General characteristics
- Class & type: Barque
- Displacement: 1428 tons
- Length: 247.5 ft (75 m); Lengthened by 32 ft (9.8 m) in 1878;
- Beam: 36.4 ft (11 m)
- Draught: 22.5 ft (7 m)
- Propulsion: Sail
- Crew: 22
- Notes: Iron hull

= British Peer (ship) =

British sailing ship

British Peer was a 1428-ton three-masted iron sailing ship built for the British Shipowners Company at the Harland & Wolff yards in Belfast, Ireland, in 1865. She was 247.5 ft long, 36.4 ft wide and 22.5 ft deep. She was bought by the Nourse Line in 1883, and was the fastest vessel in their fleet until British Ambassador was commissioned. In 1878, however, British Peers sailing power was compromised when alterations were made to increase her tonnage by lengthening her hull by 32 ft, and she was never as fast again. She carried a crew of 23, including her master.

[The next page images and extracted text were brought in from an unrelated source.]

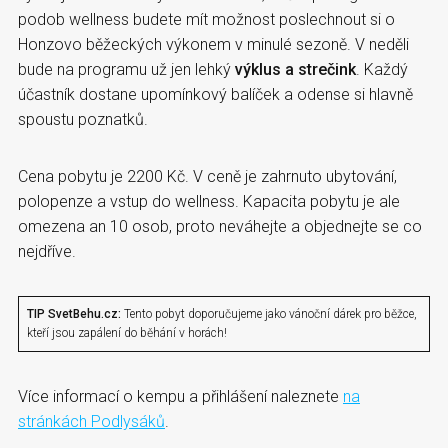
podob wellness budete mít možnost poslechnout si o
Honzovo běžeckých výkonem v minulé sezoně. V neděli
bude na programu už jen lehký
výklus a strečink
. Každý
účastník dostane upomínkový balíček a odense si hlavně
spoustu poznatků.
Cena pobytu je 2200 Kč. V ceně je zahrnuto ubytování,
polopenze a vstup do wellness. Kapacita pobytu je ale
omezena an 10 osob, proto neváhejte a objednejte se co
nejdříve.
TIP SvetBehu.cz:
Tento pobyt doporučujeme jako vánoční dárek pro běžce,
kteří jsou zapálení do běhání v horách!
Více informací o kempu a přihlášení naleznete
na
stránkách Podlysáků
.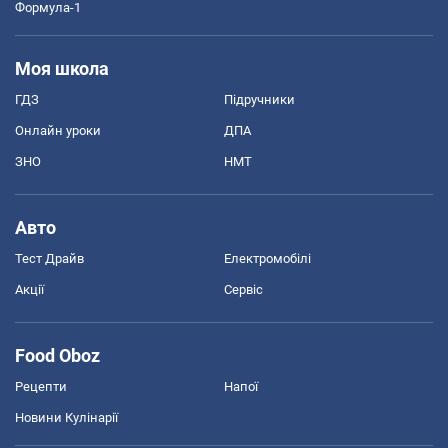
Формула-1
Моя школа
ГДЗ
Підручники
Онлайн уроки
ДПА
ЗНО
НМТ
Авто
Тест Драйв
Електромобілі
Акції
Сервіс
Food Oboz
Рецепти
Напої
Новини Кулінарії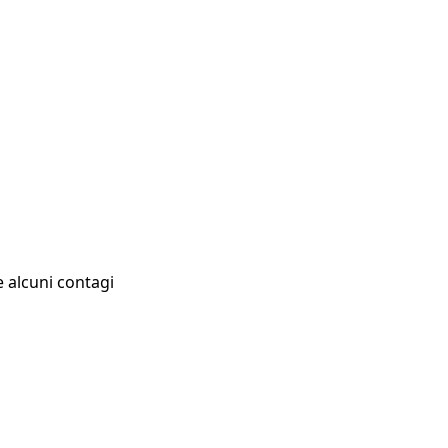
e alcuni contagi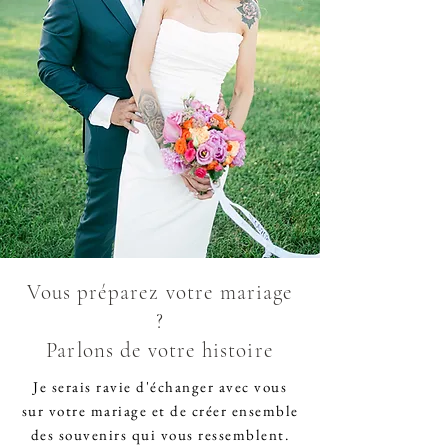
Vous préparez votre mariage
?
Parlons de votre histoire
Je serais ravie d'échanger avec vous
sur votre mariage et de créer ensemble
des souvenirs qui vous ressemblent.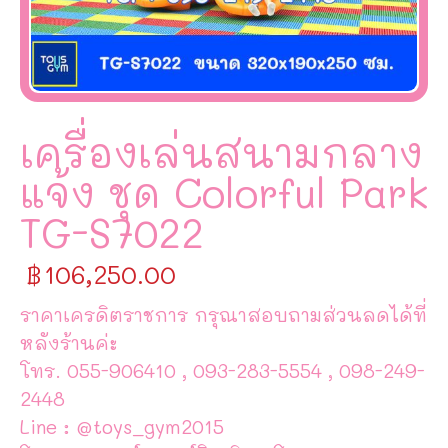
เครื่องเล่นสนามกลาง
แจ้ง ชุด Colorful Park
TG-S7022
฿
106,250.00
ราคาเครดิตราชการ กรุณาสอบถามส่วนลดได้ที่
หลังร้านค่ะ
โทร. 055-906410 , 093-283-5554 , 098-249-
2448
Line : @toys_gym2015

On 13 March 1891, during the Great Blizzard of 1891, British Peer struck the 1222-ton steamer Roxburgh Castle, causing Roxburgh Castle to sink with the loss of 22 lives; there were two survivors.

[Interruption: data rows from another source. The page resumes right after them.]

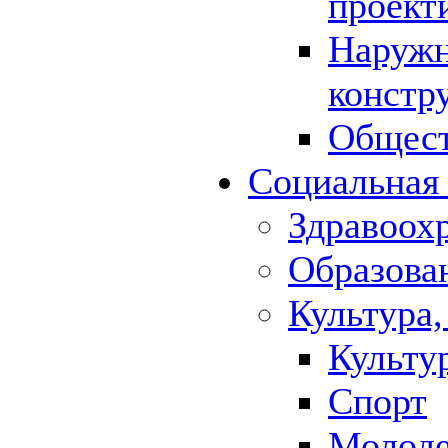
проект
Наружн
констр
Общест
Социальная
Здравоох
Образова
Культура,
Культу
Спорт
Молод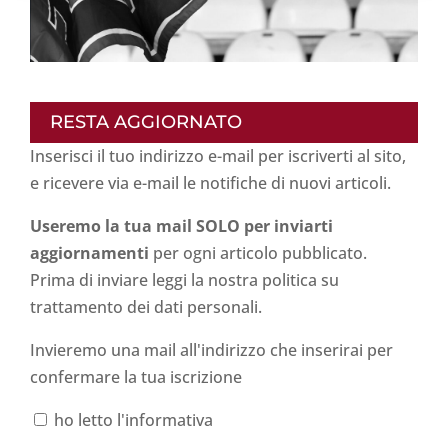
RESTA AGGIORNATO
Inserisci il tuo indirizzo e-mail per iscriverti al sito,
e ricevere via e-mail le notifiche di nuovi articoli.
Useremo la tua mail SOLO per inviarti
aggiornamenti
per ogni articolo pubblicato.
Prima di inviare leggi la nostra politica su
trattamento dei dati personali
.
Invieremo una mail all'indirizzo che inserirai per
confermare la tua iscrizione
ho letto l'informativa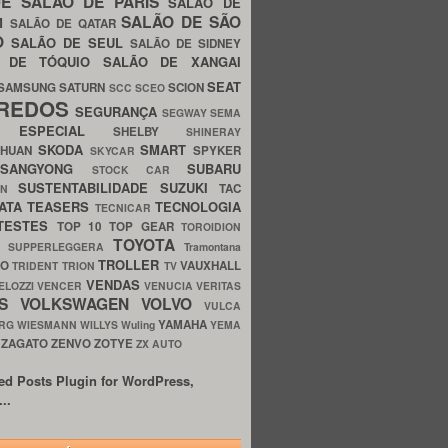
UE
SALÃO DE PARIS
SALÃO DE
SALÃO DE SÃO
IM
SALÃO DE QATAR
O
SALÃO DE SEUL
SALÃO DE SIDNEY
O DE TÓQUIO
SALÃO DE XANGAI
SEAT
SAMSUNG
SATURN
SCION
SCC
SCEO
REDOS
SEGURANÇA
SEGWAY
SEMA
E ESPECIAL
SHELBY
SHINERAY
SKODA
SMART
GHUAN
SPYKER
SKYCAR
SSANGYONG
SUBARU
STOCK CAR
SUSTENTABILIDADE
SUZUKI
TAC
WN
ATA
TEASERS
TECNOLOGIA
TECNICAR
TESTES
TOP 10
TOP GEAR
TOROIDION
TOYOTA
G SUPPERLEGGERA
Tramontana
TROLLER
TO
VAUXHALL
TRIDENT
TRION
TV
VENDAS
ELOZZI
VENCER
VENUCIA
VERITAS
OS
VOLKSWAGEN
VOLVO
VULCA
YAMAHA
URG
WIESMANN
WILLYS
Wuling
YEMA
ZAGATO
ZENVO
ZOTYE
O
ZX AUTO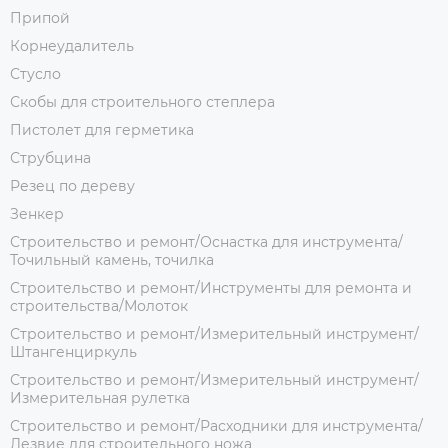
Припой
Корнеудалитель
Стусло
Скобы для строительного степлера
Пистолет для герметика
Струбцина
Резец по дереву
Зенкер
Строительство и ремонт/Оснастка для инструмента/
Точильный камень, точилка
Строительство и ремонт/Инструменты для ремонта и
строительства/Молоток
Строительство и ремонт/Измерительный инструмент/
Штангенциркуль
Строительство и ремонт/Измерительный инструмент/
Измерительная рулетка
Строительство и ремонт/Расходники для инструмента/
Лезвие для строительного ножа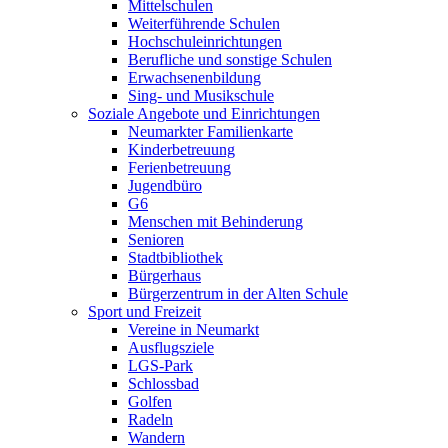
Mittelschulen
Weiterführende Schulen
Hochschuleinrichtungen
Berufliche und sonstige Schulen
Erwachsenenbildung
Sing- und Musikschule
Soziale Angebote und Einrichtungen
Neumarkter Familienkarte
Kinderbetreuung
Ferienbetreuung
Jugendbüro
G6
Menschen mit Behinderung
Senioren
Stadtbibliothek
Bürgerhaus
Bürgerzentrum in der Alten Schule
Sport und Freizeit
Vereine in Neumarkt
Ausflugsziele
LGS-Park
Schlossbad
Golfen
Radeln
Wandern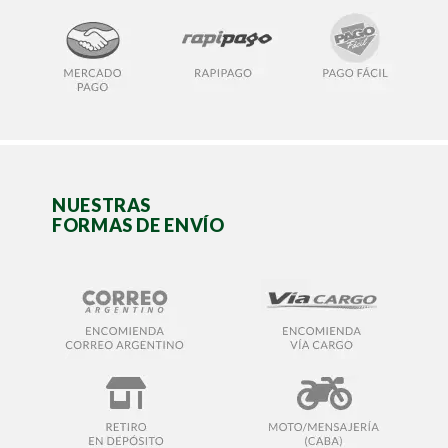
NUESTRAS
FORMAS DE ENVÍO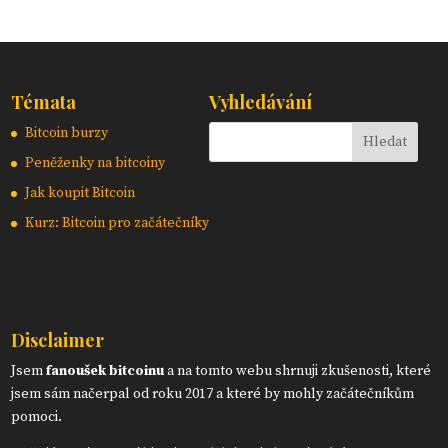
Témata
Vyhledávání
Bitcoin burzy
Peněženky na bitcoiny
Jak koupit Bitcoin
Kurz: Bitcoin pro začátečníky
Disclaimer
Jsem
fanoušek bitcoinu
a na tomto webu shrnuji zkušenosti, které
jsem sám načerpal od roku 2017 a které by mohly začátečníkům
pomoci.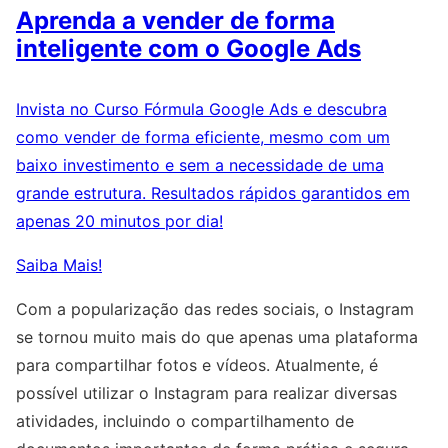
Aprenda a vender de forma
inteligente com o Google Ads
Invista no Curso Fórmula Google Ads e descubra
como vender de forma eficiente, mesmo com um
baixo investimento e sem a necessidade de uma
grande estrutura. Resultados rápidos garantidos em
apenas 20 minutos por dia!
Saiba Mais!
Com a popularização das redes sociais, o Instagram
se tornou muito mais do que apenas uma plataforma
para compartilhar fotos e vídeos. Atualmente, é
possível utilizar o Instagram para realizar diversas
atividades, incluindo o compartilhamento de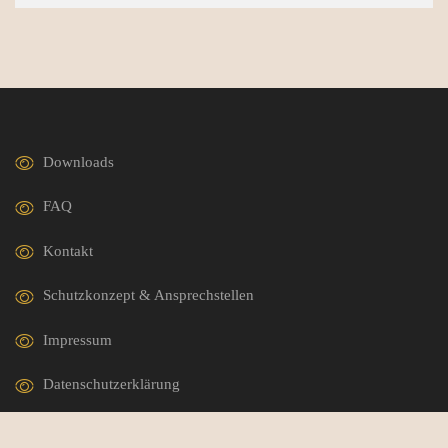
Downloads
FAQ
Kontakt
Schutzkonzept & Ansprechstellen
Impressum
Datenschutzerklärung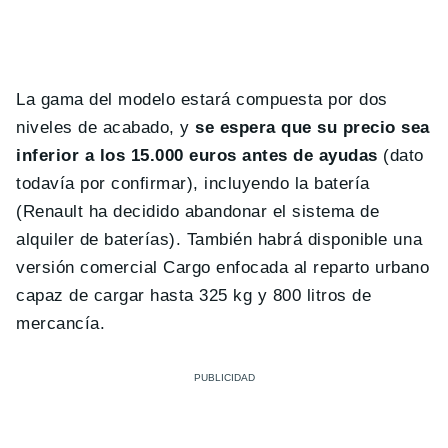
La gama del modelo estará compuesta por dos
niveles de acabado, y
se espera que su precio sea
inferior a los 15.000 euros antes de ayudas
(dato
todavía por confirmar), incluyendo la batería
(Renault ha decidido abandonar el sistema de
alquiler de baterías). También habrá disponible una
versión comercial Cargo enfocada al reparto urbano
capaz de cargar hasta 325 kg y 800 litros de
mercancía.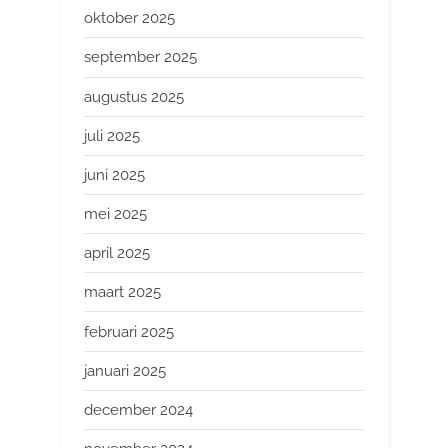
oktober 2025
september 2025
augustus 2025
juli 2025
juni 2025
mei 2025
april 2025
maart 2025
februari 2025
januari 2025
december 2024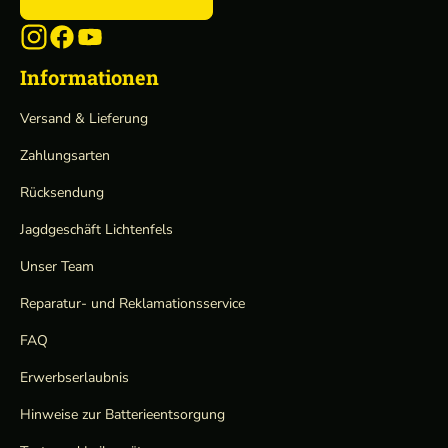
Informationen
Versand & Lieferung
Zahlungsarten
Rücksendung
Jagdgeschäft Lichtenfels
Unser Team
Reparatur- und Reklamationsservice
FAQ
Erwerbserlaubnis
Hinweise zur Batterieentsorgung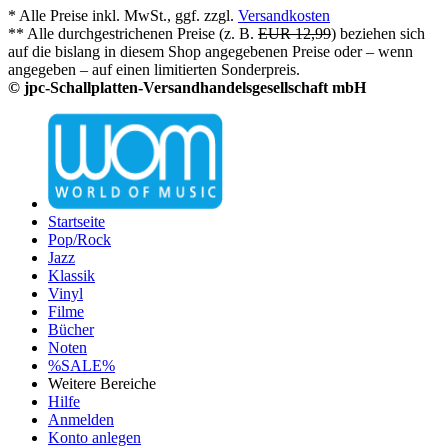
* Alle Preise inkl. MwSt., ggf. zzgl.
Versandkosten
** Alle durchgestrichenen Preise (z. B.
EUR 12,99
) beziehen sich
auf die bislang in diesem Shop angegebenen Preise oder – wenn
angegeben – auf einen limitierten Sonderpreis.
© jpc-Schallplatten-Versandhandelsgesellschaft mbH
Startseite
Pop/Rock
Jazz
Klassik
Vinyl
Filme
Bücher
Noten
%SALE%
Weitere Bereiche
Hilfe
Anmelden
Konto anlegen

British Peer, like other Nourse Line ships, was involved in the indentured labour trade. On 23 April 1892, she carried 527 Indian indentured labourers to Fiji. Two months later, on 11 June 1892, she arrived in Suriname with Indian indentured labourers. She also repatriated in September 1894 from Saint Lucia to India 450 Indians who had completed their indenture.

British Peer had first visited South Africa in 1886, while on a voyage carrying indentured labourers. In November 1894, she again stopped in at the Cape of Good Hope, carrying a cargo of salt and 471 Indian indentured labourers. On 8 December 1896, she struck a reef in Saldanha Bay, South Africa, and was destroyed; there were only four survivors. A Court of Enquiry, held on 7 January 1897, found that "the loss of the ship was occasioned by reckless navigation on the part of the master". The wreck of British Peer itself still lies in about 9 m of water in Saldanha Bay.